Return verbatim the line containing "## Instalación" together with all lines that follow it, through the end of the records.

[RECORDS FOR THE TASK Boundary: Start]

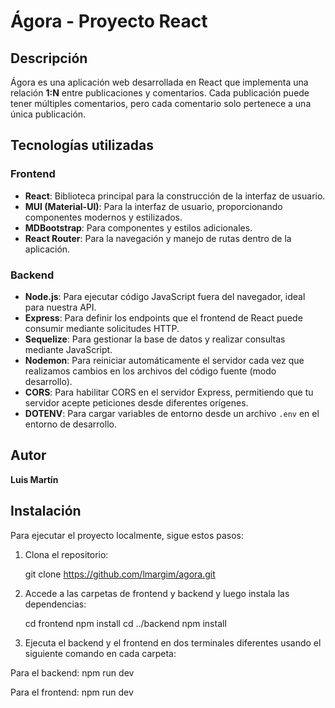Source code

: # Ágora - Proyecto React

## Descripción

Ágora es una aplicación web desarrollada en React que implementa una relación **1:N** entre publicaciones y comentarios. Cada publicación puede tener múltiples comentarios, pero cada comentario solo pertenece a una única publicación.

## Tecnologías utilizadas

### Frontend

- **React**: Biblioteca principal para la construcción de la interfaz de usuario.
- **MUI (Material-UI)**: Para la interfaz de usuario, proporcionando componentes modernos y estilizados.
- **MDBootstrap**: Para componentes y estilos adicionales.
- **React Router**: Para la navegación y manejo de rutas dentro de la aplicación.

### Backend

- **Node.js**: Para ejecutar código JavaScript fuera del navegador, ideal para nuestra API.
- **Express**: Para definir los endpoints que el frontend de React puede consumir mediante solicitudes HTTP.
- **Sequelize**: Para gestionar la base de datos y realizar consultas mediante JavaScript.
- **Nodemon**: Para reiniciar automáticamente el servidor cada vez que realizamos cambios en los archivos del código fuente (modo desarrollo).
- **CORS**: Para habilitar CORS en el servidor Express, permitiendo que tu servidor acepte peticiones desde diferentes orígenes.
- **DOTENV**: Para cargar variables de entorno desde un archivo `.env` en el entorno de desarrollo.

## Autor

**Luis Martín**

## Instalación

Para ejecutar el proyecto localmente, sigue estos pasos:

1. Clona el repositorio:

   git clone https://github.com/lmargim/agora.git
   
2. Accede a las carpetas de frontend y backend y luego instala las dependencias:

   cd frontend
   npm install
   cd ../backend
   npm install
   
3. Ejecuta el backend y el frontend en dos terminales diferentes usando el siguiente comando en cada carpeta:

  Para el backend:
      npm run dev
      
  Para el frontend:
      npm run dev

[RECORDS FOR THE TASK Boundary: End]

• [SOLUTION TO THIS PROBLEM]:
## Instalación

Para ejecutar el proyecto localmente, sigue estos pasos:

1. Clona el repositorio:

   git clone https://github.com/lmargim/agora.git
   
2. Accede a las carpetas de frontend y backend y luego instala las dependencias:

   cd frontend
   npm install
   cd ../backend
   npm install
   
3. Ejecuta el backend y el frontend en dos terminales diferentes usando el siguiente comando en cada carpeta:

  Para el backend:
      npm run dev
      
  Para el frontend:
      npm run dev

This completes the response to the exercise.